Следом за Лейлой через несколько лет к озеру потянулся народ из США, Франции, Германии, Швейцарии, Южной Америки, Нидерландов, Англии и Канады. Публика была пестрая – молодые, люди среднего возраста, а также семейные пары (каковых было немного). Публика была в основном безденежная – во всяком случае, все их богатство осталось в прошлом. Каждый приезжал сам по себе, у каждого была своя собственная история, но общим было желание начать жизнь заново. Приезжие влюблялись в здешнюю природу и, немного обустроившись, брались за преобразование пространства.

Создавались бизнесы – рестораны и хостелы, рассчитанные на туристические потоки, в основном хиппи. Количество прибывающих сюда путешественников возросло многократно.

Если ты открыл бизнес, то появляется надежда, что будут и завсегдатаи. Так оно и происходило. Информация передавалась из уст в уста, и многие тысячи хиппи протоптали сюда дорожку. Дешевизна, хорошая погода, музыка и наркотики – вот чем славилась Эсперанса. Следом за хиппи сюда потянулась и остальная молодежь, а также искатели новой мудрости.

Городок разрастался. Понаехали гринго всех мастей. И коренное население, по крайней мере молодежь, столкнувшись с отличными от своих привычками и притязаниями по части условий проживания, гастрономических вкусов и шопинга, когда их древние традиции разбирались на сувениры, стали подлаживаться под чужаков, становясь их обслугой.

Между тем «старая гвардия» гринго, в том числе и Лейла, оставалась в стороне от всего этого, с горечью наблюдая, как их маленький рай превращается в бедлам. Они уже не были молоды – кому-то сорок, пятьдесят а то и больше лет, как Лейле. Новые переселенцы были подобны дыму, что принес ветер с чужих пожарищ. Они налетали, как саранча, не чувствуя ни земли, ни людей, потративших долгие века на ее преобразование. Большинство чужаков выветривалось, как все тот же дым. Иные оставались и открывали собственные лавки, заделываясь врачевателями, ювелирами, изготовителями флейт, барабанов и одежды «тай-дай». Спадала одна волна переселенцев, а следом за ней накатывала другая. И мало кто утруждал себя изучением испанского.

Все истории этих разномастных и уже немолодых персонажей, осевших в Эсперансе на заре так называемого «нашествия» гринго (из Франции, Германии, Чешской Республики и, конечно же, США) имели одно сходство. За редким исключением, люди бежали от своего прошлого, стремясь начать жизнь заново, и не очень-то распространялись о причинах.
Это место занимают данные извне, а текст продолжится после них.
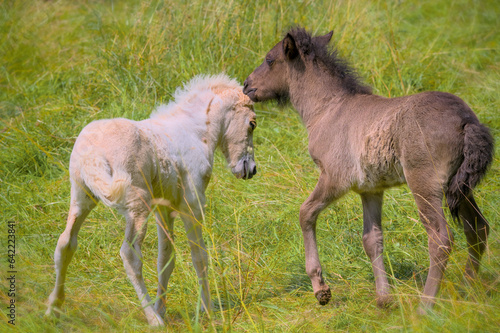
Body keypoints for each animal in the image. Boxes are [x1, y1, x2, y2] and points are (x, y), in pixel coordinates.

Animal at [45, 73, 258, 324]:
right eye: (252, 123)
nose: (251, 170)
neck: (195, 132)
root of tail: (92, 154)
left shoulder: (164, 208)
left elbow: (165, 259)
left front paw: (163, 307)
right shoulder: (192, 204)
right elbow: (199, 256)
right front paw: (207, 310)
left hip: (81, 197)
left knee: (65, 244)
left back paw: (53, 308)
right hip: (138, 204)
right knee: (129, 254)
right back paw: (153, 319)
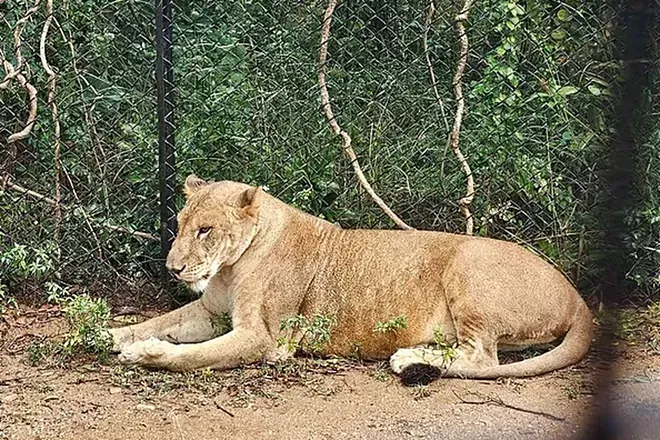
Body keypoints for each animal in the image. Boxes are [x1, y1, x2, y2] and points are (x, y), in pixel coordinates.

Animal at [108, 175, 592, 383]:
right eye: (179, 225)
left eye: (205, 230)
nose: (172, 268)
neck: (231, 264)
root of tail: (578, 299)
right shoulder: (209, 310)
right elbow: (156, 322)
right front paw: (111, 333)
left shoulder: (264, 338)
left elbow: (192, 355)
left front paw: (146, 354)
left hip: (468, 268)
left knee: (483, 359)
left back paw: (407, 360)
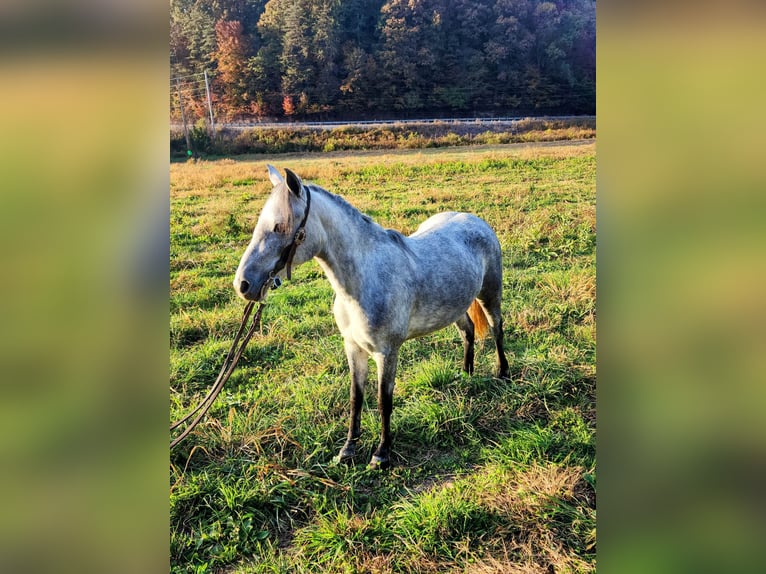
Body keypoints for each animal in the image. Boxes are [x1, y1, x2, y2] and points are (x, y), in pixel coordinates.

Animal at [234, 164, 510, 470]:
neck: (363, 280)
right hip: (456, 306)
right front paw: (348, 450)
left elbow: (382, 401)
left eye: (279, 226)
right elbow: (356, 398)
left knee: (497, 329)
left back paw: (503, 374)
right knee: (468, 331)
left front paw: (381, 454)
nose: (243, 284)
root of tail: (475, 220)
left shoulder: (386, 352)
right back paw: (466, 374)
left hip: (490, 294)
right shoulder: (353, 348)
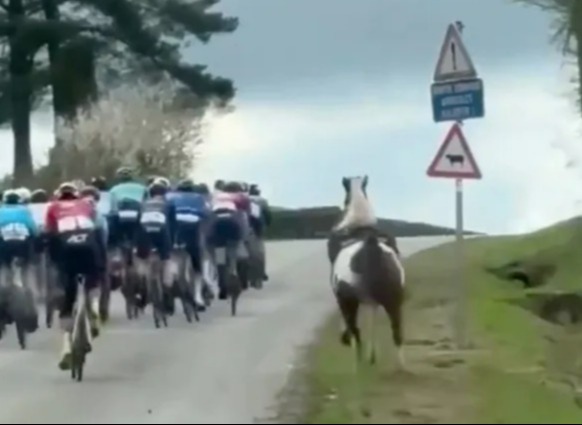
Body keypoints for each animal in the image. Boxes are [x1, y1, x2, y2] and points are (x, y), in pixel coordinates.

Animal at [328, 176, 406, 368]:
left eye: (345, 199)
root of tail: (373, 248)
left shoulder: (345, 298)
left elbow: (354, 327)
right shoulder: (371, 300)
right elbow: (371, 322)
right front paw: (372, 357)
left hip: (354, 300)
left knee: (356, 328)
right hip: (394, 299)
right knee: (397, 331)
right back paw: (401, 366)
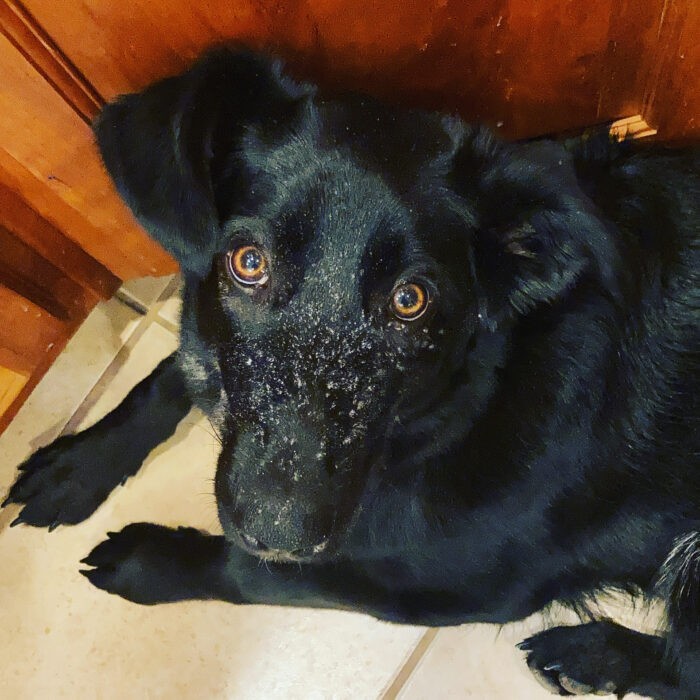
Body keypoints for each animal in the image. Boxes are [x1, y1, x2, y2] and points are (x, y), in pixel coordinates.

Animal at [2, 47, 696, 696]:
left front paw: (151, 558)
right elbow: (173, 368)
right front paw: (81, 461)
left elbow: (255, 572)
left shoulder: (458, 583)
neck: (471, 394)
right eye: (247, 261)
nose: (278, 528)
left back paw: (591, 653)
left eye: (411, 299)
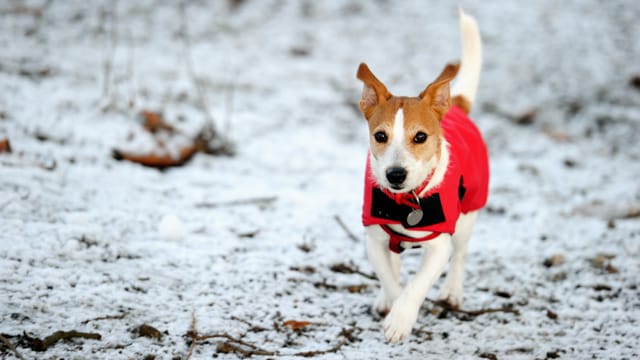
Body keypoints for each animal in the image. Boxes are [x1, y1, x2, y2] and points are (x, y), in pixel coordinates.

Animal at [356, 10, 490, 344]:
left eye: (420, 136)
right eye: (380, 136)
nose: (395, 174)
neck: (406, 200)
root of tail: (457, 105)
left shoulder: (439, 246)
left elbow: (417, 284)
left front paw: (400, 319)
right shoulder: (374, 238)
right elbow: (391, 279)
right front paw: (391, 303)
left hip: (468, 213)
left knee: (461, 254)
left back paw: (452, 292)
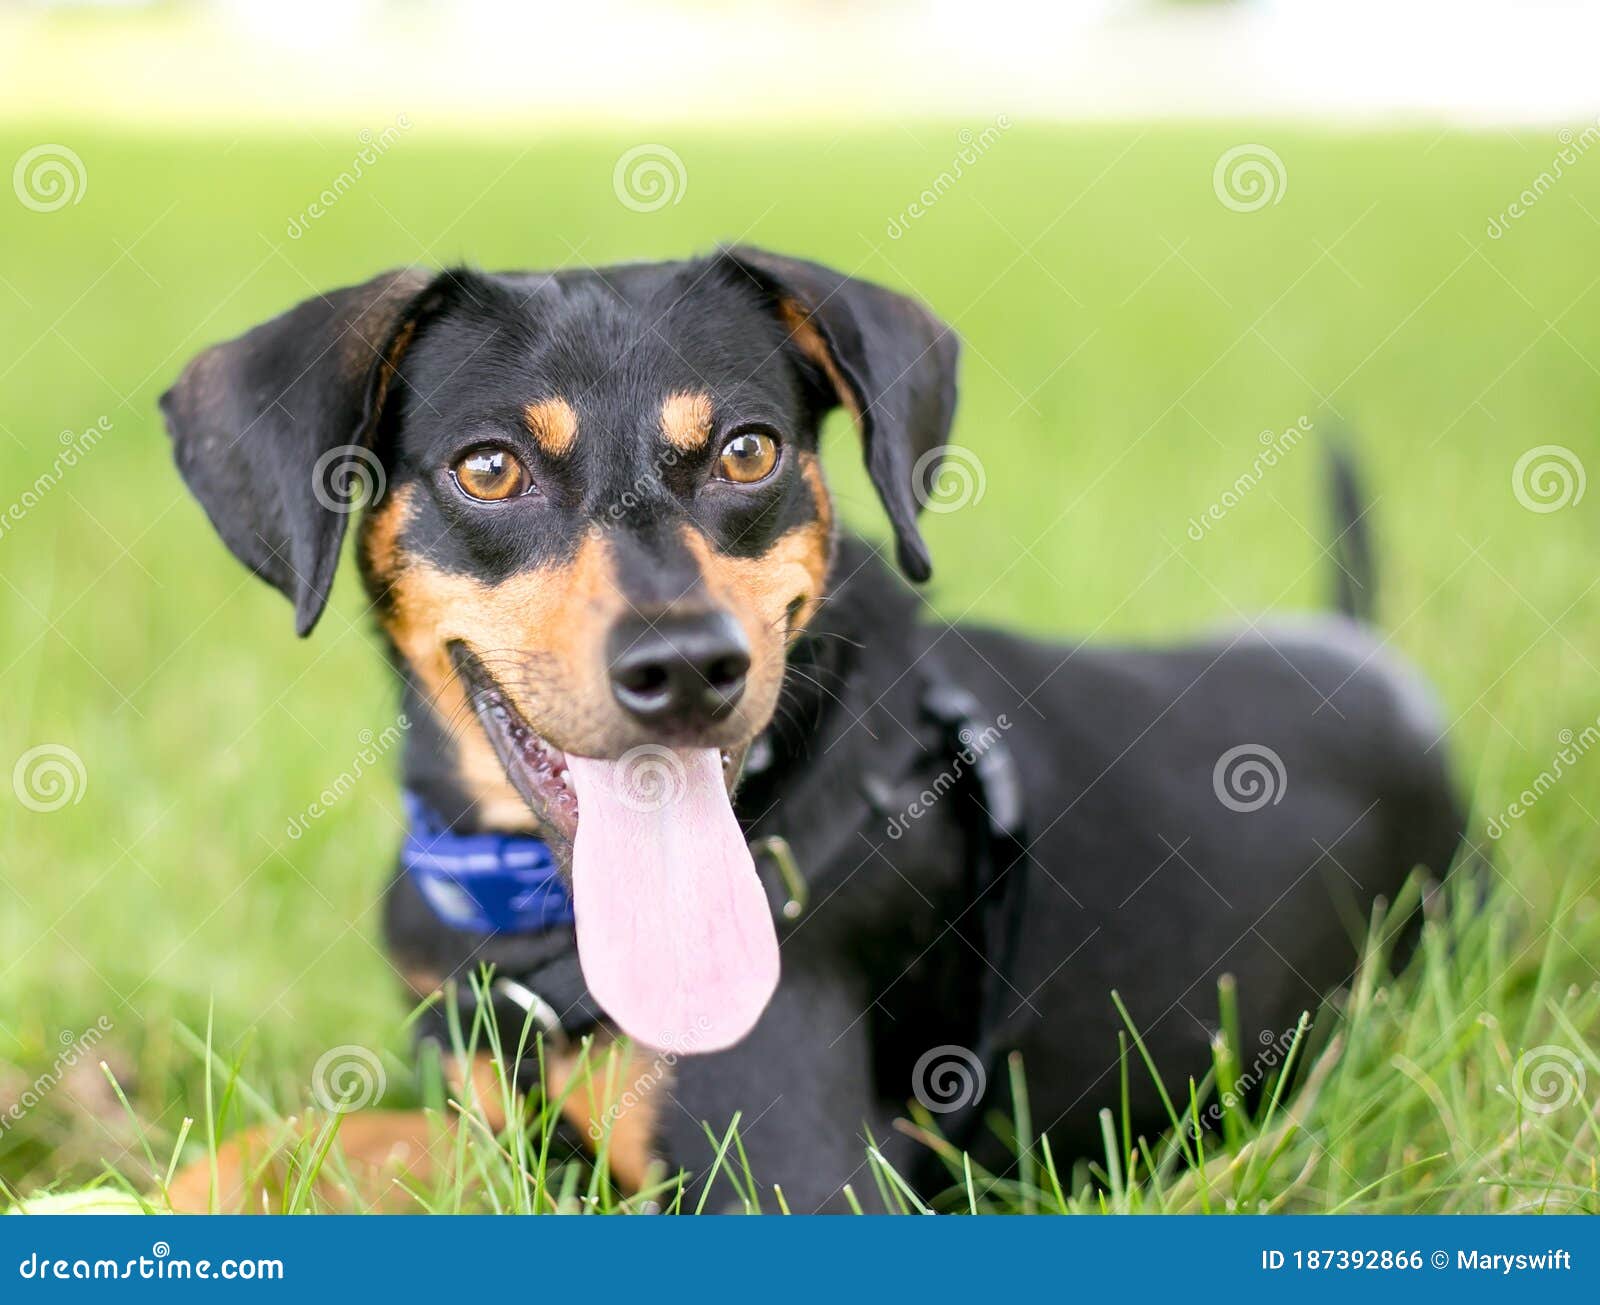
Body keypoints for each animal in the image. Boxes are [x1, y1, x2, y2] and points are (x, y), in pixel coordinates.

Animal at [162, 247, 1465, 1215]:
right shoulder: (494, 1121)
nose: (687, 668)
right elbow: (290, 1136)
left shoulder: (793, 1182)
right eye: (488, 468)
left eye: (749, 449)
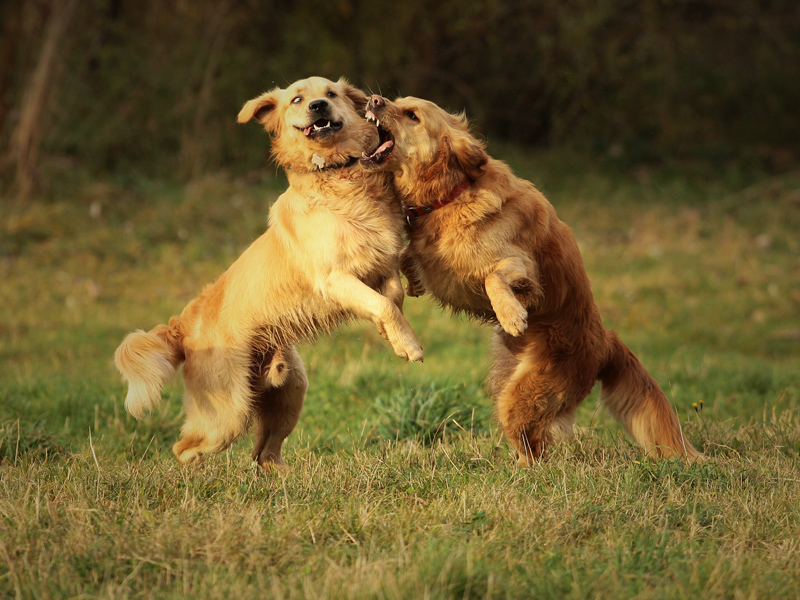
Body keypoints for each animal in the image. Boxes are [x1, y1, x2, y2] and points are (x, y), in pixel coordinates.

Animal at [116, 77, 424, 468]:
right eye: (297, 99)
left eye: (331, 93)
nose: (319, 106)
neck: (337, 174)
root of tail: (183, 325)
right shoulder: (332, 277)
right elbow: (382, 304)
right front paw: (410, 346)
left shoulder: (382, 263)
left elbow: (392, 299)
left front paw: (393, 336)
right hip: (227, 415)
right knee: (184, 449)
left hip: (290, 392)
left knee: (264, 452)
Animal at [360, 95, 700, 464]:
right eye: (394, 101)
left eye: (413, 115)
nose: (374, 100)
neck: (451, 194)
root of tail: (605, 341)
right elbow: (407, 256)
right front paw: (416, 283)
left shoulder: (522, 265)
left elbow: (493, 278)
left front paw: (511, 315)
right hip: (505, 384)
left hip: (526, 395)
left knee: (535, 447)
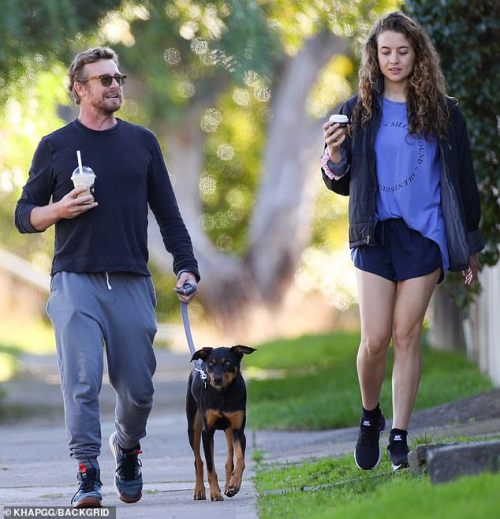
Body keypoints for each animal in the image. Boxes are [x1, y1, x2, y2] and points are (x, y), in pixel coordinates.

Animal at [186, 346, 256, 500]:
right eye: (211, 364)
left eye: (227, 363)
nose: (216, 379)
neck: (223, 394)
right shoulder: (207, 431)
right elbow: (210, 467)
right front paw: (214, 493)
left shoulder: (238, 430)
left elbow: (240, 460)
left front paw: (234, 485)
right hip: (193, 427)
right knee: (199, 461)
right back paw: (199, 491)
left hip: (229, 431)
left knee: (229, 461)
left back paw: (227, 485)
Неважно, кем они были прежде и из какой страны приехали. С прошлым они уже распрощались.

Самым мощным представителем старой гвардии была Андромеда, основатель центра медитации с месячными курсами Sanacion Espiritual[96]. За многие годы эти курсы посетили несколько тысяч путешественников. Центр располагался на большом участке земли, который тянулся вверх от озера вплоть до центральной части Эсперансы.